DWP issues update over future of the triple lock | Personal Finance | Finance
A senior DWP minister has spoken about the future of the triple lock policy. The measure is soon to increase payments by 4.8 percent from April.
The policy ensures the state pension increases each April in line with the highest of inflation, the rise in average earnings or 2.5 percent. DWP minister Torsten Bell recently spoke to the Work and Pensions Committee about various topics around retirement and pension provision.
One question he was asked was whether or not he thinks the Government should keep the triple lock. The policy has delivered sizeable increases in payments in recent years, including a record 10.1 percent hike in April 2023, thanks to soaring inflation the year before.
Pensioners then enjoyed an 8.5 percent increase the next year, in line with the increase in earnings. The rising cost of the state pension raises the question of how long the triple lock will be sustainable and if ministers will need to move to a model with less generous increases.
Mr Bell said in response: “We going to be keeping the triple lock, yes, through this Parliament.” He was then asked about in the long term, if the policy will need to be changed. To which he simply responded: “A manifesto is a manifesto.”
Labour pledged in its General Election campaign that it would keep the triple lock for the duration of this Parliament. This will lift payments by 4.8 percent this April, increasing the full new state pension from £230.25 a week to £241.30 a week, or £12,548 a year.
The full basic state pension will go up from £176.45 a week to £184.85 a week, or 9,612 a year. Mr Bell also told the committee: “The Government’s revealed objective is that we want to see a slightly higher level of the state pension relative to earnings, which is being delivered by the maintenance of the triple lock over the course of this Parliament.
“That is the £30 billion increase in state pension expenditure over the course of this Parliament.” Andrew Prosser, head of Investments at investment platform InvestEngine, spoke about how the triple lock could become too costly for the Government.
He said: “The triple lock may become unaffordable if pension payouts rise faster than Government revenue, particularly as the population ages and life expectancy increases.
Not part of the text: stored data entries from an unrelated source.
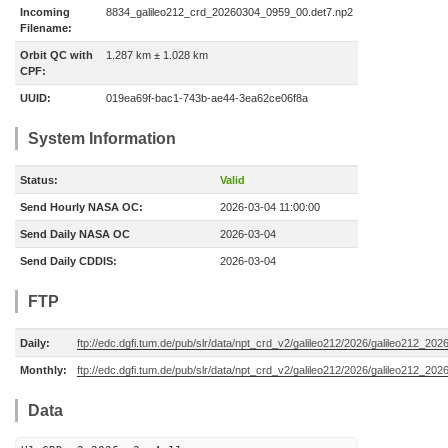
Incoming
8834_galileo212_crd_20260304_0959_00.det7.np2
Filename:
Orbit QC with
1.287 km ± 1.028 km
CPF:
UUID:
019ea69f-bac1-743b-ae44-3ea62ce06f8a
System Information
Status:
Valid
Send Hourly NASA OC:
2026-03-04 11:00:00
Send Daily NASA OC
2026-03-04
Send Daily CDDIS:
2026-03-04
FTP
Daily:
ftp://edc.dgfi.tum.de/pub/slr/data/npt_crd_v2/galileo212/2026/galileo212_20
Monthly:
ftp://edc.dgfi.tum.de/pub/slr/data/npt_crd_v2/galileo212/2026/galileo212_202
Data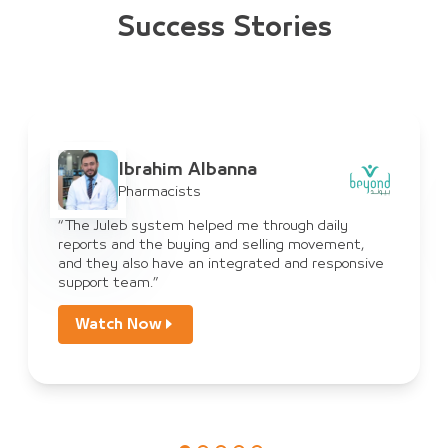
Success Stories
Ibrahim Albanna
Pharmacists
“The Juleb system helped me through daily
reports and the buying and selling movement,
and they also have an integrated and responsive
support team.”
Watch Now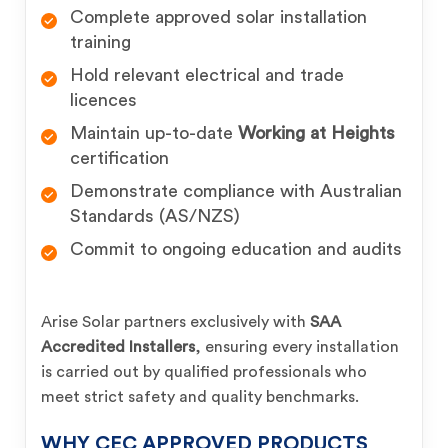
Complete approved solar installation
training
Hold relevant electrical and trade
licences
Maintain up-to-date
Working at Heights
certification
Demonstrate compliance with Australian
Standards (AS/NZS)
Commit to ongoing education and audits
Arise Solar partners exclusively with
SAA
Accredited Installers
, ensuring every installation
is carried out by qualified professionals who
meet strict safety and quality benchmarks.
WHY CEC APPROVED PRODUCTS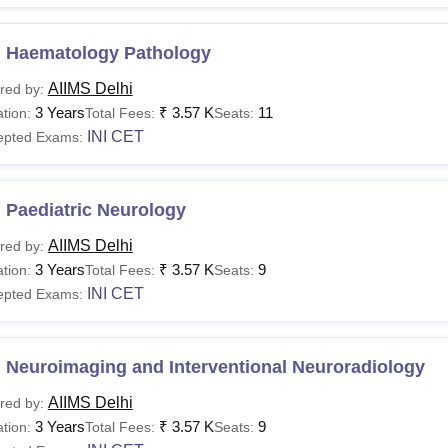
 Haematology Pathology
AIIMS Delhi
red by:
3 Years
₹
3.57 K
11
tion:
Total Fees:
Seats:
INI CET
epted Exams:
 Paediatric Neurology
AIIMS Delhi
red by:
3 Years
₹
3.57 K
9
tion:
Total Fees:
Seats:
INI CET
epted Exams:
 Neuroimaging and Interventional Neuroradiology
AIIMS Delhi
red by:
3 Years
₹
3.57 K
9
tion:
Total Fees:
Seats: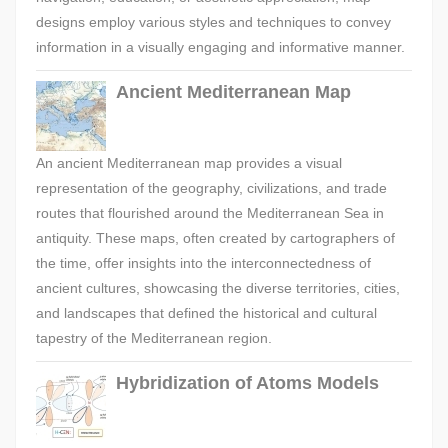
designs employ various styles and techniques to convey
information in a visually engaging and informative manner.
Ancient Mediterranean Map
An ancient Mediterranean map provides a visual
representation of the geography, civilizations, and trade
routes that flourished around the Mediterranean Sea in
antiquity. These maps, often created by cartographers of
the time, offer insights into the interconnectedness of
ancient cultures, showcasing the diverse territories, cities,
and landscapes that defined the historical and cultural
tapestry of the Mediterranean region.
Hybridization of Atoms Models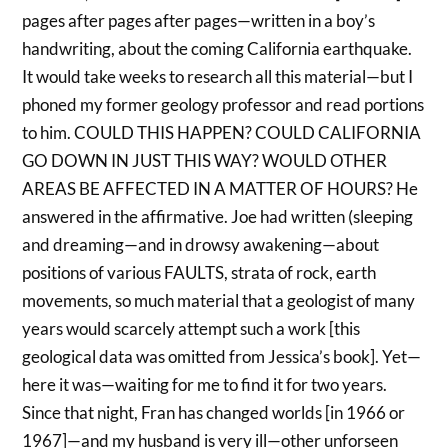
pages after pages after pages—written in a boy’s
handwriting, about the coming California earthquake.
It would take weeks to research all this material—but I
phoned my former geology professor and read portions
to him. COULD THIS HAPPEN? COULD CALIFORNIA
GO DOWN IN JUST THIS WAY? WOULD OTHER
AREAS BE AFFECTED IN A MATTER OF HOURS? He
answered in the affirmative. Joe had written (sleeping
and dreaming—and in drowsy awakening—about
positions of various FAULTS, strata of rock, earth
movements, so much material that a geologist of many
years would scarcely attempt such a work [this
geological data was omitted from Jessica’s book]. Yet—
here it was—waiting for me to find it for two years.
Since that night, Fran has changed worlds [in 1966 or
1967]—and my husband is very ill—other unforseen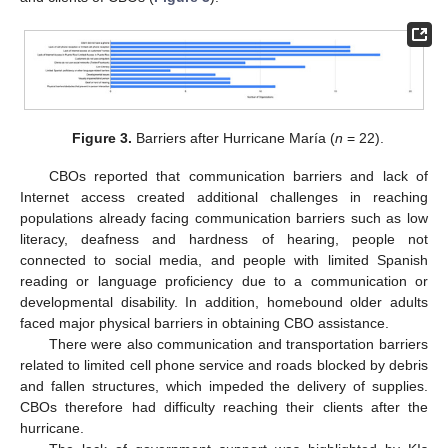
Figure 3.
Barriers after Hurricane María (
n
= 22).
CBOs reported that communication barriers and lack of
Internet access created additional challenges in reaching
populations already facing communication barriers such as low
literacy, deafness and hardness of hearing, people not
connected to social media, and people with limited Spanish
reading or language proficiency due to a communication or
developmental disability. In addition, homebound older adults
faced major physical barriers in obtaining CBO assistance.
There were also communication and transportation barriers
related to limited cell phone service and roads blocked by debris
and fallen structures, which impeded the delivery of supplies.
CBOs therefore had difficulty reaching their clients after the
hurricane.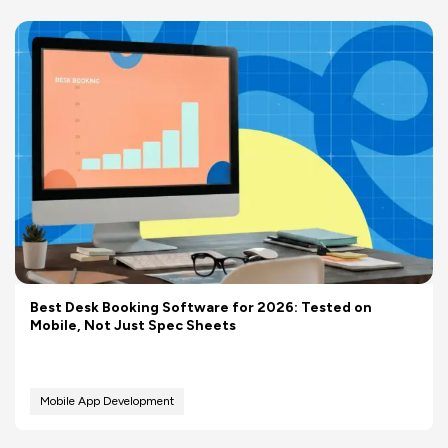
Best Desk Booking Software for 2026: Tested on
Mobile, Not Just Spec Sheets
Mobile App Development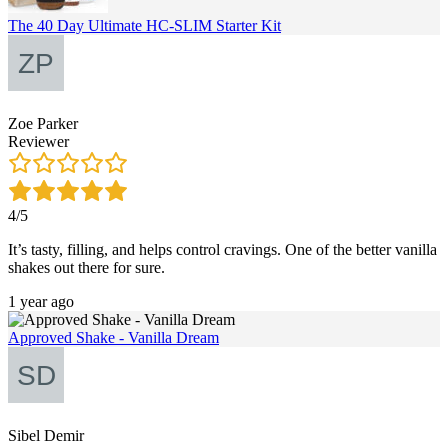
The 40 Day Ultimate HC-SLIM Starter Kit
Zoe Parker
Reviewer
4/5
It’s tasty, filling, and helps control cravings. One of the better vanilla
shakes out there for sure.
1 year ago
Approved Shake - Vanilla Dream
Sibel Demir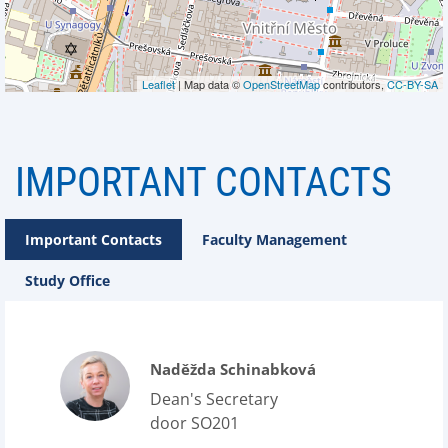
Leaflet
| Map data ©
OpenStreetMap
contributors,
CC-BY-SA
IMPORTANT CONTACTS
Important Contacts
Faculty Management
Study Office
Naděžda Schinabková
Dean's Secretary
door SO201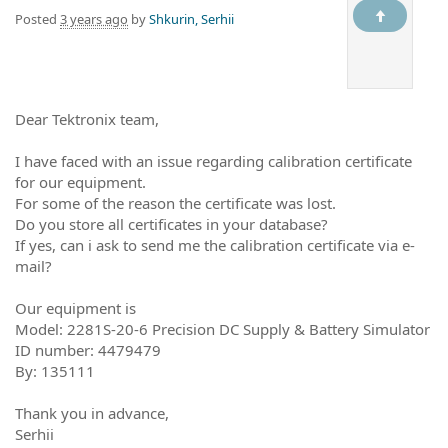
Posted
3 years ago
by
Shkurin, Serhii
Dear Tektronix team,
I have faced with an issue regarding calibration certificate
for our equipment.
For some of the reason the certificate was lost.
Do you store all certificates in your database?
If yes, can i ask to send me the calibration certificate via e-
mail?
Our equipment is
Model: 2281S-20-6 Precision DC Supply & Battery Simulator
ID number: 4479479
By: 135111
Thank you in advance,
Serhii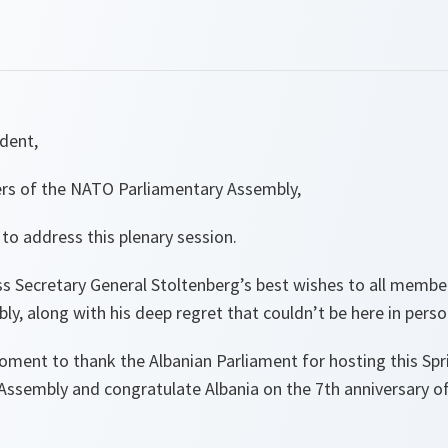
ident,
rs of the NATO Parliamentary Assembly,
 to address this plenary session.
ess Secretary General Stoltenberg’s best wishes to all memb
y, along with his deep regret that couldn’t be here in perso
oment to thank the Albanian Parliament for hosting this Spr
ssembly and congratulate Albania on the 7th anniversary o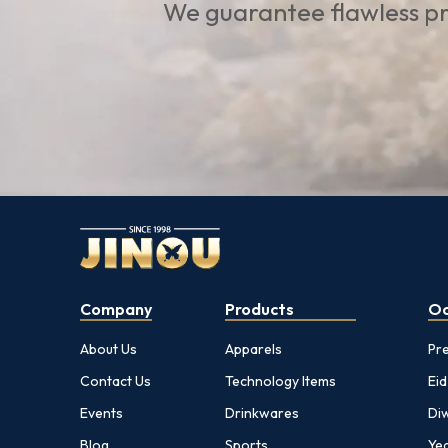
We guarantee flawless pr
Company
Products
Oc
About Us
Apparels
Pr
Contact Us
Technology Items
Eid
Events
Drinkwares
Diw
Blog
Sports
Yea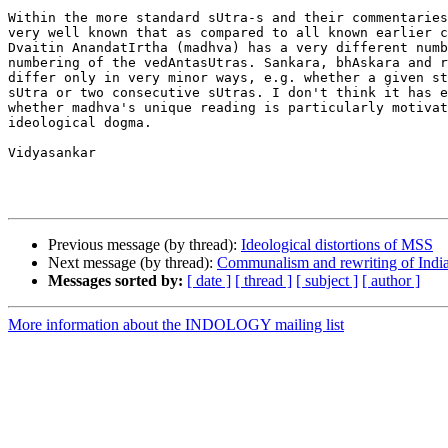
Within the more standard sUtra-s and their commentaries
very well known that as compared to all known earlier c
Dvaitin AnandatIrtha (madhva) has a very different numb
numbering of the vedAntasUtras. Sankara, bhAskara and r
differ only in very minor ways, e.g. whether a given st
sUtra or two consecutive sUtras. I don't think it has e
whether madhva's unique reading is particularly motivat
ideological dogma.

Vidyasankar

Previous message (by thread):
Ideological distortions of MSS
Next message (by thread):
Communalism and rewriting of India
Messages sorted by:
[ date ]
[ thread ]
[ subject ]
[ author ]
More information about the INDOLOGY mailing list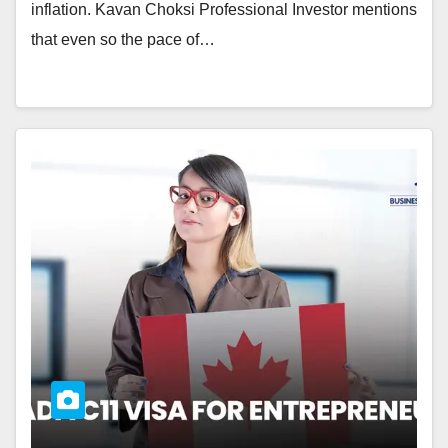
inflation. Kavan Choksi Professional Investor mentions
that even so the pace of…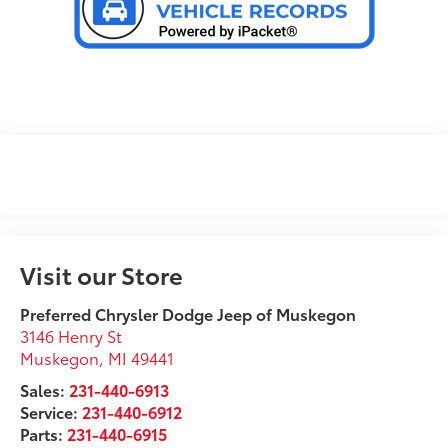
Visit our Store
Preferred Chrysler Dodge Jeep of Muskegon
3146 Henry St
Muskegon
,
MI
49441
Sales:
231-440-6913
Service:
231-440-6912
Parts:
231-440-6915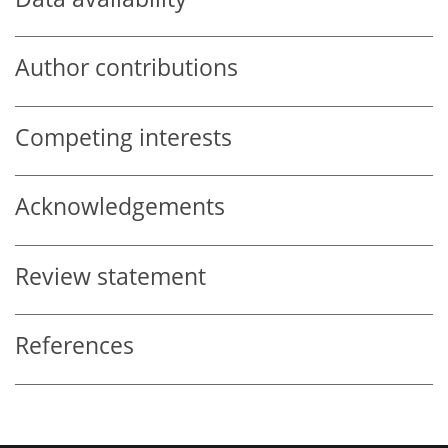
Author contributions
Competing interests
Acknowledgements
Review statement
References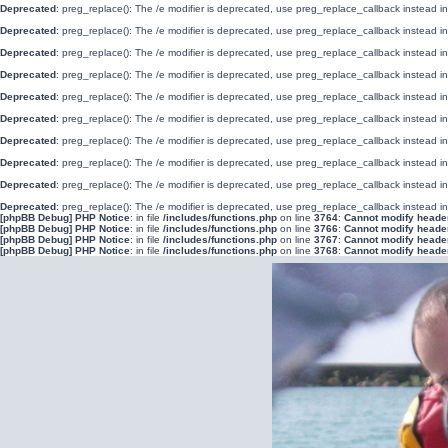
Deprecated
: preg_replace(): The /e modifier is deprecated, use preg_replace_callback instead i
Deprecated
: preg_replace(): The /e modifier is deprecated, use preg_replace_callback instead i
Deprecated
: preg_replace(): The /e modifier is deprecated, use preg_replace_callback instead i
Deprecated
: preg_replace(): The /e modifier is deprecated, use preg_replace_callback instead i
Deprecated
: preg_replace(): The /e modifier is deprecated, use preg_replace_callback instead i
Deprecated
: preg_replace(): The /e modifier is deprecated, use preg_replace_callback instead i
Deprecated
: preg_replace(): The /e modifier is deprecated, use preg_replace_callback instead i
Deprecated
: preg_replace(): The /e modifier is deprecated, use preg_replace_callback instead i
Deprecated
: preg_replace(): The /e modifier is deprecated, use preg_replace_callback instead i
Deprecated
: preg_replace(): The /e modifier is deprecated, use preg_replace_callback instead i
[phpBB Debug] PHP Notice
: in file
/includes/functions.php
on line
3764
:
Cannot modify header 
[phpBB Debug] PHP Notice
: in file
/includes/functions.php
on line
3766
:
Cannot modify header 
[phpBB Debug] PHP Notice
: in file
/includes/functions.php
on line
3767
:
Cannot modify header 
[phpBB Debug] PHP Notice
: in file
/includes/functions.php
on line
3768
:
Cannot modify header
Analysts suggest this could become a significant strain over the next decade, forcing policymakers to review or amend the system to balance cost and fairness.”
He urged people to check if they have any gaps in their National Insurance (NI) records that they can voluntarily top up, which could increase their state pension payments. You typically need 35 years of NI contributions to get the full new state pension and 30 years of contributions to get the full basic state pension.